- Extrait du texte:
⁂

Mais le tourisme n’est pas le seul facteur de la hausse générale des loyers. « Tourisme et gentrification sont intrinsèquement liés » affirme le géographe. Les populations chassées du centre-ville vont vivre dans les quartiers les plus populaires de Barcelone, y entrainant une augmentation des loyers. « Et si la mairie choisit d’y faire des investissements, d’y construire des musées, des commerces, alors ça attire encore plus cette population ». Une boboïsation de Barcelone qui plaît aux touristes.

Un cercle vicieux qui n’est pas près de s’arrêter, surtout avec le boom d’Airbnb où tout le monde « et surtout ceux qui en ont pas besoin » ajoute le specialiste, peut arrondir ses fins de mois.

boboïsation Barcelone

À l’heure actuelle, la mairie a mis en place un système de licence pour les logements touristiques mais cela n’empêche pas les illégaux de fleurir dans Barcelone. L’ABTS propose une décroissance touristique pour réduire le poids des lobbys du touriste. « Il faudrait arrêter de promouvoir le tourisme à Barcelone, tout en explicant les répercussions du tourisme de masse » affirme Daniel Pardo.

Un avis partagé par Isabel, « il y a eu beaucoup de publicité pour Barcelone, un appel au tourisme, et maintenant c’est compliqué de poser des limites.»

⁂

- Données enregistrées:
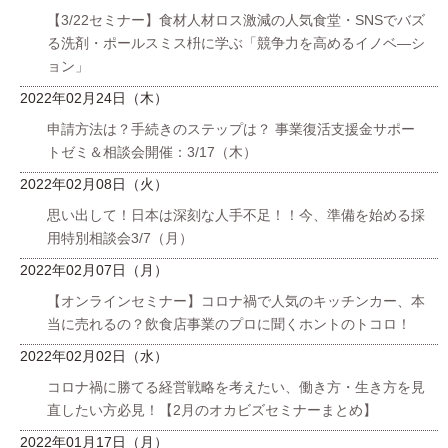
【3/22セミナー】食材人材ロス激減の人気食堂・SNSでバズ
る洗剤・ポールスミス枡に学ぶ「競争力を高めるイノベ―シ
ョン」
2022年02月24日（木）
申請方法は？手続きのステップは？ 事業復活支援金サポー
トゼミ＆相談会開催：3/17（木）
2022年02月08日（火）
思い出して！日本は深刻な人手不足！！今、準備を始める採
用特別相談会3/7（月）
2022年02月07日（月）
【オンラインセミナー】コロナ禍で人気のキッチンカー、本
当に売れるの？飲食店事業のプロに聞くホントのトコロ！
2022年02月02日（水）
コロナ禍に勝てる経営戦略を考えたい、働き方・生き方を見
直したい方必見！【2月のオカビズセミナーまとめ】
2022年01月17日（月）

⁂

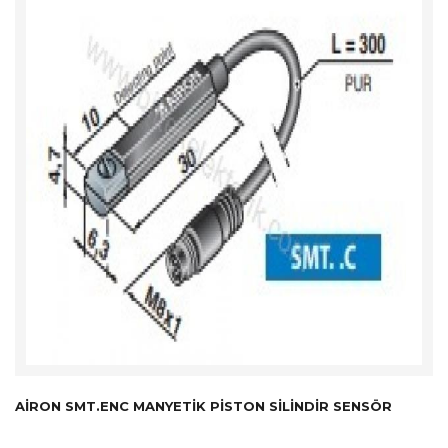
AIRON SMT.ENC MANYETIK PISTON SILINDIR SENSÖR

⁂

- Consigne 1:
Répondez brièvement aux questions suivantes sur l'extrait consacré au tourisme à Barcelone.
(a) Selon le géographe, à quoi le tourisme est-il intrinsèquement lié ?
(b) Quel système la mairie a-t-elle mis en place pour les logements touristiques ?
(c) Que propose l'ABTS ?
- Consigne 2:
Relevez chaque ligne des enregistrements qui contient la chaîne « SILINDIR », en tenant compte de la casse.
L'extrait et les enregistrements n'ont aucun lien entre eux.

- Réponse rédigée 1:
(a) À la gentrification.
(b) Un système de licence.
(c) Une décroissance touristique pour réduire le poids des lobbys du touriste.

- Réponse rédigée 2:
AIRON SMT.ENC MANYETIK PISTON SILINDIR SENSÖR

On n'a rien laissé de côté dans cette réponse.